• _READING PASSAGE_
— Start —

If all you want is efficiently finding words that start or end with given substring, employing the SortedSet will help you do that in O(log(N)) time.
The idea is to put words in two SortedSet
s:
- one for original words and
- the other for reversed words.
Toy implementation:
class WordSet {
public WordSet(IEnumerable<string> words) {
m_OriginalWords = new SortedSet<string>(words);
m_ReverseWords = new SortedSet<string>(words.Select(ReverseString));
}
/// <summary>
/// Finds all words that start with given prefix.
/// </summary>
public IEnumerable<string> FindPrefix(string prefix) {
return FindImp(m_OriginalWords, prefix);
}
/// <summary>
/// Finds all words that end with the given suffix.
/// </summary>
public IEnumerable<string> FindSuffix(string suffix) {
return FindImp(m_ReverseWords, ReverseString(suffix)).Select(ReverseString);
}
static IEnumerable<string> FindImp(SortedSet<string> word_set, string s) {
if (s.CompareTo(word_set.Max) <= 0) {
foreach (string word in word_set.GetViewBetween(s, word_set.Max)) {
if (!word.StartsWith(s))
break;
yield return word;
}
}
}
static string ReverseString(string src) {
return new string(src.Reverse().ToArray());
}
readonly SortedSet<string> m_OriginalWords;
readonly SortedSet<string> m_ReverseWords;
}
class Program {
static void TestImp(string s, IEnumerable<string> words) {
Console.Write(s);
foreach (var word in words) {
Console.Write('\t');
Console.Write(word);
}
Console.WriteLine();
}
static void TestPrefix(WordSet word_set, string prefix) {
TestImp(prefix, word_set.FindPrefix(prefix));
}
static void TestSuffix(WordSet word_set, string suffix) {
TestImp(suffix, word_set.FindSuffix(suffix));
}
static void Main(string[] args) {
var word_set = new WordSet(
new[] {
"a",
"b",
"ba",
"baa",
"bab",
"bba",
"bbb",
"bbc",
}
);
Console.WriteLine("Prefixes:");
TestPrefix(word_set, "a");
TestPrefix(word_set, "b");
TestPrefix(word_set, "ba");
TestPrefix(word_set, "bb");
TestPrefix(word_set, "bc");
Console.WriteLine("\nSuffixes:");
TestSuffix(word_set, "a");
TestSuffix(word_set, "b");
TestSuffix(word_set, "ba");
TestSuffix(word_set, "bb");
TestSuffix(word_set, "bc");
}
}
This prints:
Prefixes:
a a
b b ba baa bab bba bbb bbc
ba ba baa bab
bb bba bbb bbc
bc
Suffixes:
a a baa ba bba
b b bab bbb
ba ba bba
bb bbb
bc bbc
If you have to search for infixes as well, then the above is not enough - you'll need a suffix tree or array, but this is no picnic implementing correctly and efficiently.

— End —

• _LIST OF TASKS_
- A) Answer these about the prefix and suffix search post, one line each:
(i) How much time does it say a SortedSet needs to find words with a given start or end?
(ii) What goes into each of the two sets?
(iii) What does it say you need if you also have to search for infixes?
- B) Go on with the prefix and suffix search post, picking up after its final sentence.
The items that come next have nothing to do with the post above.

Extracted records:

— Start —

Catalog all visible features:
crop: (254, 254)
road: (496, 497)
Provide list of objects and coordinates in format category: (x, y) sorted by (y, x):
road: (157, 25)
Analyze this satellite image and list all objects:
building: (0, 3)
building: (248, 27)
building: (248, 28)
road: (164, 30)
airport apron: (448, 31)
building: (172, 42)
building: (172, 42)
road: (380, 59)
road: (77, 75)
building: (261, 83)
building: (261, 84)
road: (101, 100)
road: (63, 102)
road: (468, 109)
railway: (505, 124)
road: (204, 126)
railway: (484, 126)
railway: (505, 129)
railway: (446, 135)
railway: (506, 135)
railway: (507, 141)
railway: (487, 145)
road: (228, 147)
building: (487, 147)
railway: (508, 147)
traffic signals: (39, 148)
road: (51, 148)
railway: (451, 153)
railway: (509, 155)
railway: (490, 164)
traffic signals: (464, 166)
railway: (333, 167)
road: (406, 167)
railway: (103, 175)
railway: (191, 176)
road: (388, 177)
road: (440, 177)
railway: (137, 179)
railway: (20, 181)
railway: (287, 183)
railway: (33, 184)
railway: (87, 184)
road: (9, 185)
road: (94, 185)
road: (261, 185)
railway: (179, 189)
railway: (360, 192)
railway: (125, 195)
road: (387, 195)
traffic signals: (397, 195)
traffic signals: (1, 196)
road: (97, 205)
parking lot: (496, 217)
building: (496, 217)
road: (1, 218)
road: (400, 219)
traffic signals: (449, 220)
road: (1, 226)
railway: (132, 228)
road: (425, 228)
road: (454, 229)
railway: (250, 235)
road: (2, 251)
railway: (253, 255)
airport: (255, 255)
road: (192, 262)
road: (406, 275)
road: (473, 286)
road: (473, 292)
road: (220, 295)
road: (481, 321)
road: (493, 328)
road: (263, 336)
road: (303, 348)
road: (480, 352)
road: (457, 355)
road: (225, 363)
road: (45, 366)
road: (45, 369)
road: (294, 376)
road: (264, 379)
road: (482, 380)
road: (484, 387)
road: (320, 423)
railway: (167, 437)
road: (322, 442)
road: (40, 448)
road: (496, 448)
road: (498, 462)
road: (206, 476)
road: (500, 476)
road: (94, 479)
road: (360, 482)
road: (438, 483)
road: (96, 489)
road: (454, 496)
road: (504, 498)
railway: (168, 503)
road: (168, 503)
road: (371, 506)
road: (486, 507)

— End —

• _REPLIES_
- A)
(i) O(log(N)) time.
(ii) One set holds the original words and the other holds the reversed words.
(iii) A suffix tree or array.

- B)
BTW, If the data happens to be in the database, you can let the DBMS do essentially the same thing by:
- creating a computed column or virtual column that is reverse of the original word column,
- indexing both original word column and the reversed word column (or, alternatively, using a function-based index if that's what your DBMS supports).
- querying for prefix as:
ORIGINAL_WORD_COLUMN LIKE 'pefix%'
- and for suffix as:
REVERSED_WORD_COLUMN LIKE 'reversed_suffix%'
.